• Extract provided

-.-.-

Constructing SES Header
The SES header provides the target NIC with information about which job and process the message is destined for, and the specific memory location where the data should be written. Essentially, it acts as an intra-node routing header, guiding the data to its final location.
The first key field is the operation code (UET_WRITE), which instructs the NIC how to handle the data. The rel flag (relative addressing), when set, indicates that the address is relative and composed of the Fabric Address (FA), JobID, PIDonFEP, and Resource Index (RI). For our example, the FA is 10.0.1.12, the JobID is 101, PIDonFEP is rank 2, and the Resource Index is 0x00a.
The NIC uses the relative addressing information in the SES header to map the message to the correct target memory region. The destination IP address selects the local FA instance, which is bound to a specific FEP. The JobID in which the FEP participates, together with its PIDonFEP, identifies which Resource Index (RI) table applies. Finally, the rkey (e.g., 0xacce5) selects the specific RI entry that describes the target memory space for the operation.

-.-.-

• Problem set
1) Name each field that the SES header excerpt says makes up a relative address.
2) From the SES header excerpt, print the section that opens with the words containing "Constructing SES Header" and closes with "Index is 0x00a.".

• Dataset extract
-.-.-

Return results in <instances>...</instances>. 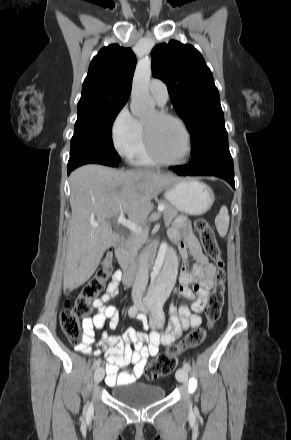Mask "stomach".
Segmentation results:
<instances>
[{"label":"stomach","instance_id":"stomach-1","mask_svg":"<svg viewBox=\"0 0 291 440\" xmlns=\"http://www.w3.org/2000/svg\"><path fill=\"white\" fill-rule=\"evenodd\" d=\"M164 196L180 212L195 216L206 213L215 201L214 192L207 184L191 178L174 182L165 189Z\"/></svg>","mask_w":291,"mask_h":440}]
</instances>
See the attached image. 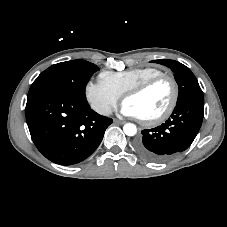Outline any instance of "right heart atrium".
<instances>
[{
	"label": "right heart atrium",
	"instance_id": "d8ad5b80",
	"mask_svg": "<svg viewBox=\"0 0 227 227\" xmlns=\"http://www.w3.org/2000/svg\"><path fill=\"white\" fill-rule=\"evenodd\" d=\"M85 96L92 109L103 116L110 115L120 99L101 81H89L85 86Z\"/></svg>",
	"mask_w": 227,
	"mask_h": 227
}]
</instances>
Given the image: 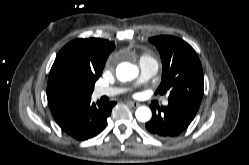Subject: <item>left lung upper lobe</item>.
Segmentation results:
<instances>
[{"label":"left lung upper lobe","instance_id":"5c2ea615","mask_svg":"<svg viewBox=\"0 0 249 165\" xmlns=\"http://www.w3.org/2000/svg\"><path fill=\"white\" fill-rule=\"evenodd\" d=\"M149 41L159 50L163 64L162 81L157 92H168V101L199 109L204 79L195 50L174 36H156L149 38Z\"/></svg>","mask_w":249,"mask_h":165}]
</instances>
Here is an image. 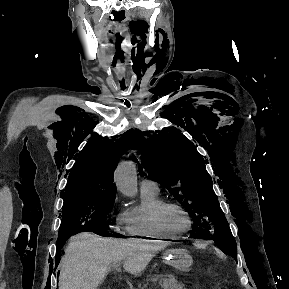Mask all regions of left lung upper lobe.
<instances>
[{
  "mask_svg": "<svg viewBox=\"0 0 289 289\" xmlns=\"http://www.w3.org/2000/svg\"><path fill=\"white\" fill-rule=\"evenodd\" d=\"M141 150L142 165L148 169V176L168 189L193 219L190 237L214 240L237 261L235 239L212 188L204 159L194 144L170 129L151 136Z\"/></svg>",
  "mask_w": 289,
  "mask_h": 289,
  "instance_id": "1",
  "label": "left lung upper lobe"
}]
</instances>
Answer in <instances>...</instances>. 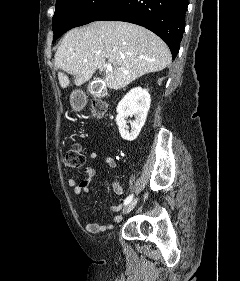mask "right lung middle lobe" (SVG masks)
<instances>
[{"label": "right lung middle lobe", "instance_id": "dd1d6c3e", "mask_svg": "<svg viewBox=\"0 0 240 281\" xmlns=\"http://www.w3.org/2000/svg\"><path fill=\"white\" fill-rule=\"evenodd\" d=\"M117 0H56L54 40L67 30L95 21Z\"/></svg>", "mask_w": 240, "mask_h": 281}]
</instances>
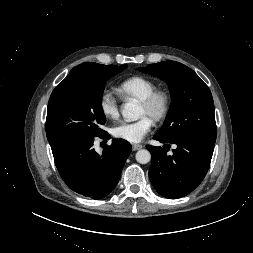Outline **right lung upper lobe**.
Instances as JSON below:
<instances>
[{
	"instance_id": "obj_1",
	"label": "right lung upper lobe",
	"mask_w": 253,
	"mask_h": 253,
	"mask_svg": "<svg viewBox=\"0 0 253 253\" xmlns=\"http://www.w3.org/2000/svg\"><path fill=\"white\" fill-rule=\"evenodd\" d=\"M105 65H102V64H98V63H93V62H86V63H82L76 67H74L69 75H72L76 72H79V71H88V70H94V69H98L100 67H103Z\"/></svg>"
}]
</instances>
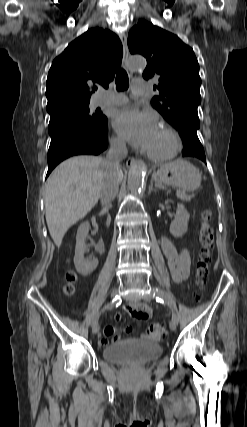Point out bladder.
I'll list each match as a JSON object with an SVG mask.
<instances>
[{
  "label": "bladder",
  "mask_w": 247,
  "mask_h": 427,
  "mask_svg": "<svg viewBox=\"0 0 247 427\" xmlns=\"http://www.w3.org/2000/svg\"><path fill=\"white\" fill-rule=\"evenodd\" d=\"M162 354L159 344L138 340H125L106 346L104 358L118 364H146Z\"/></svg>",
  "instance_id": "1"
}]
</instances>
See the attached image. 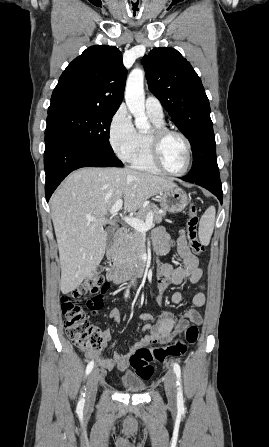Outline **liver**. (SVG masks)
Instances as JSON below:
<instances>
[{"label": "liver", "instance_id": "1", "mask_svg": "<svg viewBox=\"0 0 269 447\" xmlns=\"http://www.w3.org/2000/svg\"><path fill=\"white\" fill-rule=\"evenodd\" d=\"M175 188L170 180L128 168H80L66 178L52 198L51 218L59 249L62 293L76 289L98 267L106 249L103 225L117 200L124 212ZM94 216L96 222H88Z\"/></svg>", "mask_w": 269, "mask_h": 447}]
</instances>
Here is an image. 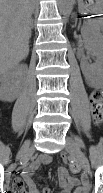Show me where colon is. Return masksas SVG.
<instances>
[{"mask_svg":"<svg viewBox=\"0 0 103 193\" xmlns=\"http://www.w3.org/2000/svg\"><path fill=\"white\" fill-rule=\"evenodd\" d=\"M90 110L93 119L99 123L103 118V90L101 88H96L90 93ZM70 170L73 173H79L81 167L77 162L70 163Z\"/></svg>","mask_w":103,"mask_h":193,"instance_id":"1","label":"colon"}]
</instances>
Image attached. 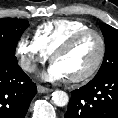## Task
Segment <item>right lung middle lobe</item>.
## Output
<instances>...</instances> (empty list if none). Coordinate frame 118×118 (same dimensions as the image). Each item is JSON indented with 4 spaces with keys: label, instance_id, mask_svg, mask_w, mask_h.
<instances>
[{
    "label": "right lung middle lobe",
    "instance_id": "1",
    "mask_svg": "<svg viewBox=\"0 0 118 118\" xmlns=\"http://www.w3.org/2000/svg\"><path fill=\"white\" fill-rule=\"evenodd\" d=\"M28 26V21L23 19H0V60H16L17 42Z\"/></svg>",
    "mask_w": 118,
    "mask_h": 118
}]
</instances>
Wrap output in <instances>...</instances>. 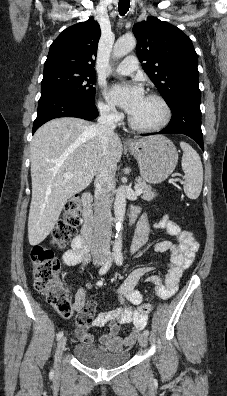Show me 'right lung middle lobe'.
Here are the masks:
<instances>
[{
    "mask_svg": "<svg viewBox=\"0 0 227 396\" xmlns=\"http://www.w3.org/2000/svg\"><path fill=\"white\" fill-rule=\"evenodd\" d=\"M95 77L93 73L70 69L44 71L41 82V97L52 94H66L80 100L94 103Z\"/></svg>",
    "mask_w": 227,
    "mask_h": 396,
    "instance_id": "right-lung-middle-lobe-1",
    "label": "right lung middle lobe"
}]
</instances>
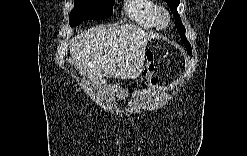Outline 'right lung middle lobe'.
<instances>
[{
    "instance_id": "obj_1",
    "label": "right lung middle lobe",
    "mask_w": 247,
    "mask_h": 156,
    "mask_svg": "<svg viewBox=\"0 0 247 156\" xmlns=\"http://www.w3.org/2000/svg\"><path fill=\"white\" fill-rule=\"evenodd\" d=\"M114 0H74V8L69 16L70 26L83 21L102 20L113 14Z\"/></svg>"
}]
</instances>
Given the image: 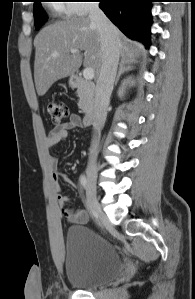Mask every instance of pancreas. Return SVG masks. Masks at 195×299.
<instances>
[{"instance_id": "1", "label": "pancreas", "mask_w": 195, "mask_h": 299, "mask_svg": "<svg viewBox=\"0 0 195 299\" xmlns=\"http://www.w3.org/2000/svg\"><path fill=\"white\" fill-rule=\"evenodd\" d=\"M77 96L79 97L78 107L83 111H88L93 105V92L90 85L84 81L77 89Z\"/></svg>"}]
</instances>
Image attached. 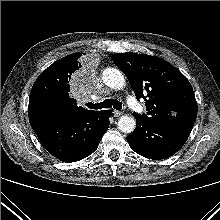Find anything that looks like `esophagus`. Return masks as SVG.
<instances>
[{
    "label": "esophagus",
    "instance_id": "esophagus-1",
    "mask_svg": "<svg viewBox=\"0 0 220 220\" xmlns=\"http://www.w3.org/2000/svg\"><path fill=\"white\" fill-rule=\"evenodd\" d=\"M113 115H114V117H119V116L122 115V112H121V111H118V110H114V111H113Z\"/></svg>",
    "mask_w": 220,
    "mask_h": 220
}]
</instances>
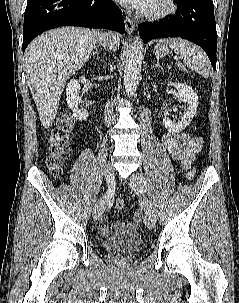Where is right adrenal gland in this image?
Wrapping results in <instances>:
<instances>
[{"instance_id": "2a0ac1e0", "label": "right adrenal gland", "mask_w": 239, "mask_h": 303, "mask_svg": "<svg viewBox=\"0 0 239 303\" xmlns=\"http://www.w3.org/2000/svg\"><path fill=\"white\" fill-rule=\"evenodd\" d=\"M95 55H96V60H97L99 58V52H98V48L96 46L94 47L92 54L90 55V58Z\"/></svg>"}]
</instances>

-.-.-

• Answers for this exercise
1)
- Fabric Address (FA)
- JobID
- PIDonFEP
- Resource Index (RI)

2)
Constructing SES Header
The SES header provides the target NIC with information about which job and process the message is destined for, and the specific memory location where the data should be written. Essentially, it acts as an intra-node routing header, guiding the data to its final location.
The first key field is the operation code (UET_WRITE), which instructs the NIC how to handle the data. The rel flag (relative addressing), when set, indicates that the address is relative and composed of the Fabric Address (FA), JobID, PIDonFEP, and Resource Index (RI). For our example, the FA is 10.0.1.12, the JobID is 101, PIDonFEP is rank 2, and the Resource Index is 0x00a.